This is not the whistling-blowing type of coaching you remember from high school. Coach practitioners (professional coaches) help you clarify your desired outcomes, define your action steps, and measure your progress. Using active listening, encouragement, and open questions, your coach facilitates your progress.
Professional coaching is an intentional conversation that empowers individuals and groups to reach their potential – both personally and professionally.
Unlike other “coaching” which more closely resembles teaching or consulting, professional coaches are client-centric and focus on client-based solutions. Much is expected of you as the client. You will evaluate, reason, imagine, decide, and implement.
What Coaching Is
Coaching is about you – your goals, your learning, and your growth.

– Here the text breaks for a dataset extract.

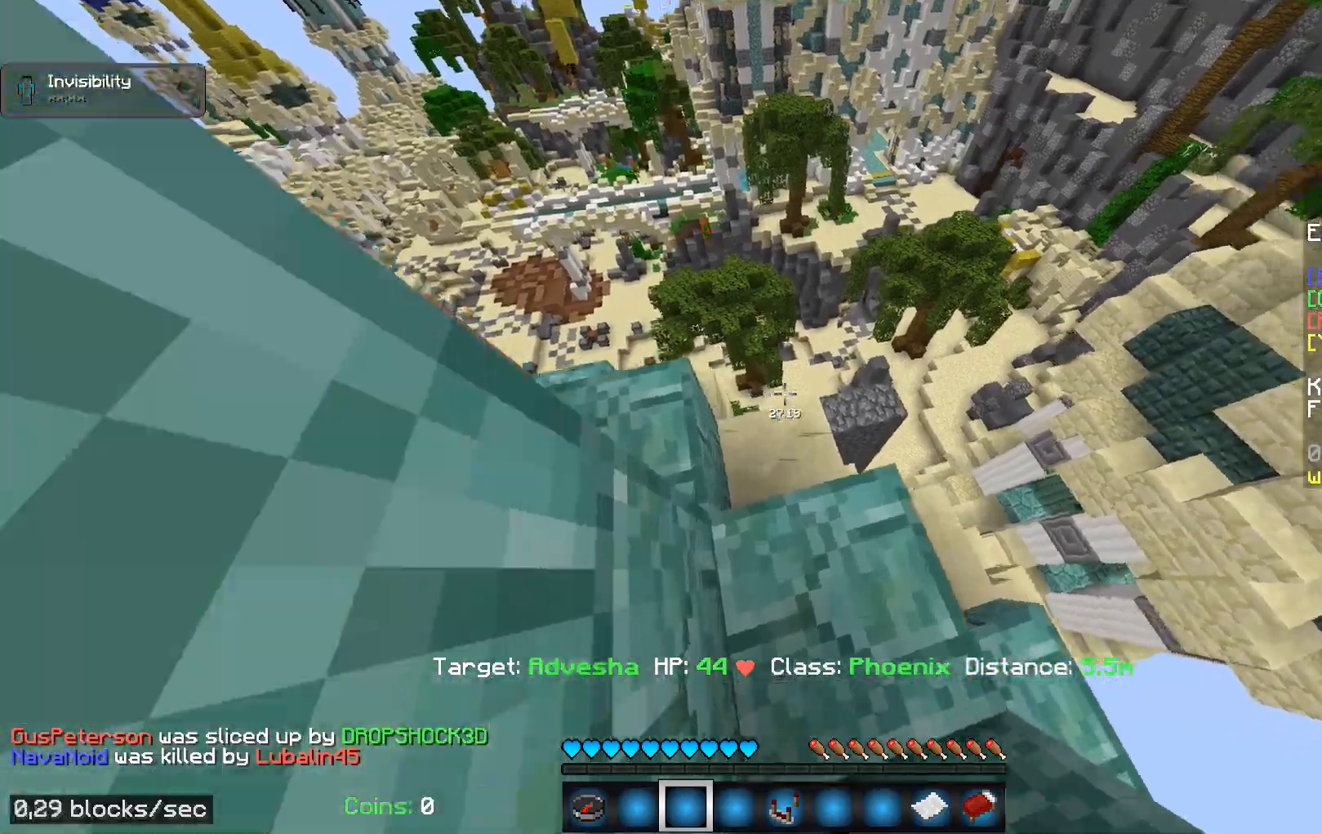
{"keys": ["w"], "mouse": [], "events": []}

Your coach’s role is to assist you in discovering insights and taking next steps.
Coaching is about your learning – rather than the coach’s teaching. You are the expert on your life. Your coach uses techniques such as active listening, encouragement, and open questions to help you gain awareness and identify action items.

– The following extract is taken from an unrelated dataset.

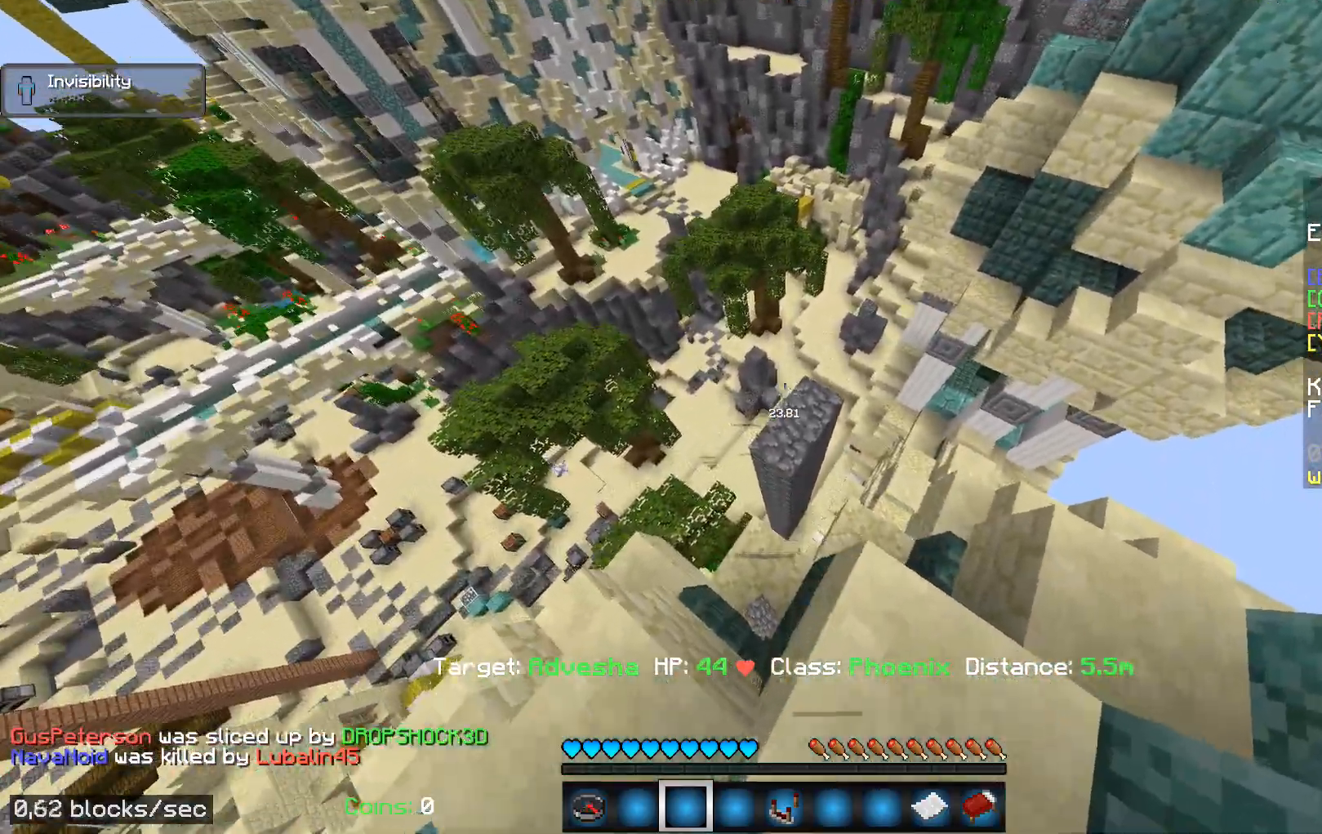
{"keys": [], "mouse": [], "events": [[33, "w", "up"]]}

Coaching is about action – your action. Each session you will determine 1-3 actions steps you will take before the next session. You may be surprised how quickly you progress toward your goals.
Coaching is about all of you – not just your work. Changing old habits and thought patterns is difficult. Your coach recognizes these patterns and will support you as you change and grow.
What Coaching Is Not
It’s not therapy. Although utilizing many of the same communication techniques, therapy focuses on healing the past. Coaching is future and action-oriented, not treating psychological and emotional concerns.
It’s not mentoring. Mentors are experts in a particular field who seek to pass on their expertise. They may use coaching techniques, but mentors usually play the roles of advisor and teacher.
It’s not training. In training, the trainer sets the agenda. Change comes from outside the participant, via the trainer. In coaching, you set the agenda. Coaches use principles of self-discovery to motivate change from within you.
It’s not authoritarian. Your coach will push you beyond what you might think you can do but will always be supportive. You are in control. The responsibility to decide and act is yours.
The coaching relationship is expected to produce insights, greater personal awareness, changed behaviors, actions, and ultimately results that satisfy the client.